Neanche il tempo di annunciare la chiusura della palestra Ricciardi che, la struttura di via Golfo di Taranto, riapre i battenti per ospitare gli immigrati in arrivo dal mare. L’attracco di nave San Giorgio, al molo San Cataldo del porto di Taranto, è previsto per questa sera, intorno alle 20.

Si tratta di 1.200 immigrati, in prevalenza siriani, salvati nel Mediterraneo durante l’operazione Mare Nostrum. Per il capoluogo ionico si tratta del quarto sbarco di immigrati. In totale, ad essere ospitati presso le strutture messe a disposizione dall’amministrazione comunale e dalla Caritas, quasi 4.500 migranti.

Come detto, riapre il PalaRicciardi per accogliere circa duecento tra uomini, donne e bambini. Altri duecento saranno ospitati nel mercato ortofrutticolo all’ingrosso di via Orsini, al rione Tamburi. Già dalle prime ore del giorno, la prefettura è impegnata a coordinare l’emergenza. Stamattina, infatti, si è tenuto un vertice per valutare tutti gli aspetti riguardanti l’accoglienza degli immigrati minorenni.

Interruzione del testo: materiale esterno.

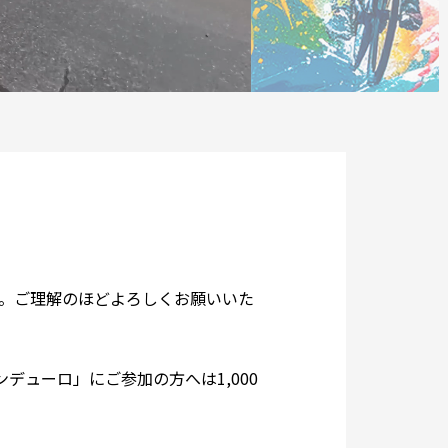
。ご理解のほどよろしくお願いいた
デューロ」にご参加の方へは1,000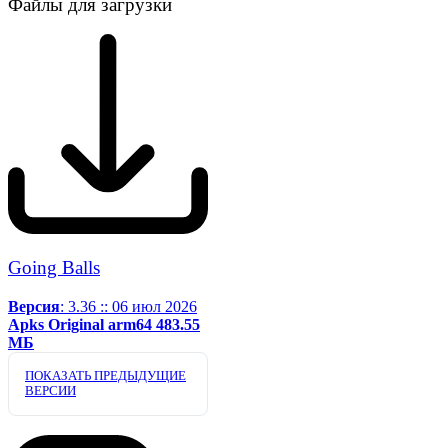
Файлы для загрузки
Going Balls
Версия
: 3.36 :: 06 июл 2026
Apks
Original
arm64
483.55
МБ
ПОКАЗАТЬ ПРЕДЫДУЩИЕ
ВЕРСИИ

Intanto, in occasione della “giornata mondiale del rifugiato” è stato organizzato per venerdì 20 giugno, dalle 9.30 alle 13.30, presso la sala delle riunioni della Provincia, il convegno “Le buone prassi dell’accoglienza: la donna musulmana nel processo migratorio”.

«Il peso eccezionale rappresentato dall’arrivo a Taranto di migranti, in fuga da guerre, persecuzioni e sofferenze – spiega Antonietta Podda, responsabile comunicazione Sprar, Martina Franca – porta a riflettere sulla delicata e complessa gestione della “emergenza” che ha messo in luce senz’altro da un lato aspetti di forte criticità,  dall’altro quanto di buono è stato messo in campo. L’Associazione Salam, chiamata in prima linea a dare il proprio contributo, in qualità di ong che da anni si occupa e si dedica all’asilo e all’accoglienza nel nostro Paese, ha in particolare potuto constatare come la mancanza di una strategia comune basata sull’adozione di politiche omogenee per l’accoglienza, abbia inciso poi negativamente anche sulla gestione del fenomeno migratorio, a partire proprio dalla ricezione dei migranti arrivati a Taranto».

«Una mancata pianificazione – prosegue – ha così sottoposto le realtà associazionistiche, e tra queste figura soprattutto l’Associazione Salam, ad un carico di lavoro e responsabilità senza precedenti.  In questa stagione rovente che apre uno scenario di nuovi sbarchi a Taranto, diventa allora quanto mai necessario, ripensare ad un nuovo modo di fare accoglienza, che sia supportato da una seria pianificazione della fase di arrivo e da una adeguata preparazione di tutti gli operatori coinvolti.  L’accoglienza dei migranti non si può infatti improvvisare.  E dall’operatore sanitario al volontario, tutti devono maturare la consapevolezza che è necessario uno sforzo in più per riuscire in questa enorme impresa umanitaria. Considerato poi che gran parte dei profughi sbarcati a Taranto sono uomini, donne e bambini che giungono in Europa alla ricerca di protezione internazionale, ecco che oltre ad una presenza massiccia di forze competenti in ambito sanitario e di prima accoglienza, è assolutamente indispensabile che la “macchina organizzativa” sia adeguatamente preparata a risolvere anche tutti gli aspetti che riguardano la tutela giuridica dei migranti».